Sunday, January 22, 2012

Who will win?

Monday morning is a big one in the children's book world. It's when all the major U.S. awards for young people's literature – including the Newbery and the Caldecott – will be announced at the American Library Association's Midwinter Meeting.

Tonight might be a restless one for authors and illustrators. A number of them will be receiving a pre-dawn phone call with the news that their book has won an award. Unlike other awards we're familiar with, there are no lists of nominees. The committees for each award consider every book in that category published in the past year.

The ALA meeting is in Dallas this year and the award announcements begin at 7:30 a.m. Central Time. That's 5:30 my time. The ALA website runs a live feed and normally I'd be at my computer watching it. Last year I posted pretty quick updates as awards were announced. But this year, believe it or not, I have something else I have to do at that time.  I'll try to get the word out as soon as I can, though. If you're crazy like me you can go here and watch it yourself. I'll warn you, though, the librarians won't be wearing couture.
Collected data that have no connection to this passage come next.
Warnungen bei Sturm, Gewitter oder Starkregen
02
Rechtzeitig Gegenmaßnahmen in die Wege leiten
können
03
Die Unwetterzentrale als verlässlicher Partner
Each year there's a great deal of speculation over who will win the Newbery Medal, for distinguished contribution to children's literature, and the Caldecott Medal, for the artist of the most distinguished American picture book for children. There are mock Newbery and Caldecott votes by adults and children and everyone has fun making predictions.
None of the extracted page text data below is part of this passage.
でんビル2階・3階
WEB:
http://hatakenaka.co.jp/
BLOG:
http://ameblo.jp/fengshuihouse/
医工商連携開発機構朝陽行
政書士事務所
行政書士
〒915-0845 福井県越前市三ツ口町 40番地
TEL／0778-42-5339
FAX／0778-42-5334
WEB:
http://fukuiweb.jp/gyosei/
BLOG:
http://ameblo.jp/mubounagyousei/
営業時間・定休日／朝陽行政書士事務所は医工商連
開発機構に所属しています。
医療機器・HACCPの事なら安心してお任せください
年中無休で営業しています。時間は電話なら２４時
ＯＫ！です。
Then the committees make their decisions (already made by now) and often the winners are a  complete surprise.

Once in a while, not so much. Jerry Pinkney's Caldecott in 2010 for The Lion and the Mouse surprised no one. But last year when Clare Vanderpool won the Newbery Medal for Moon Over Manifest, it took weeks for libraries that didn't have the book to get it because her publisher was taken off guard and had to print more copies.

This year the book I've seen mentioned most often as likely for the Newbery Medal is Okay for Now, by Gary D. Schmidt. I read it a couple of weeks ago and it is indeed a special book.

Life is tough for Doug Swieteck, a minor character in Schmidt's Newbery honor book The Wednesday Wars. It's the summer of 1968 and his family has moved to tiny Marysville, N.Y. Doug calls it "the dump" and makes up his mind to be miserable. We soon learn he might have good reason for the lousy attitude. One big brother is in Vietnam, the other bullies him and his dad's a drunk. But as Doug begins to grow on us, the town begins to grow on him. He discovers Audubon prints in the library and a librarian who helps copy the prints and realize a talent as an artist. He meets a cool girl whose dad gives him a Saturday job. And once school starts, he finds teachers who offer him some desperately needed academic help.

The plot is lively, featuring humor and heartbreak, baseball and the first moonwalk. The characters, both major and minor are terrific. Doug is a winning protagonist. But even the people you hate at first get under your skin by the end.

We'll know by tomorrow if Gary Schmidt has won a Newbery Medal or another Newbery Honor.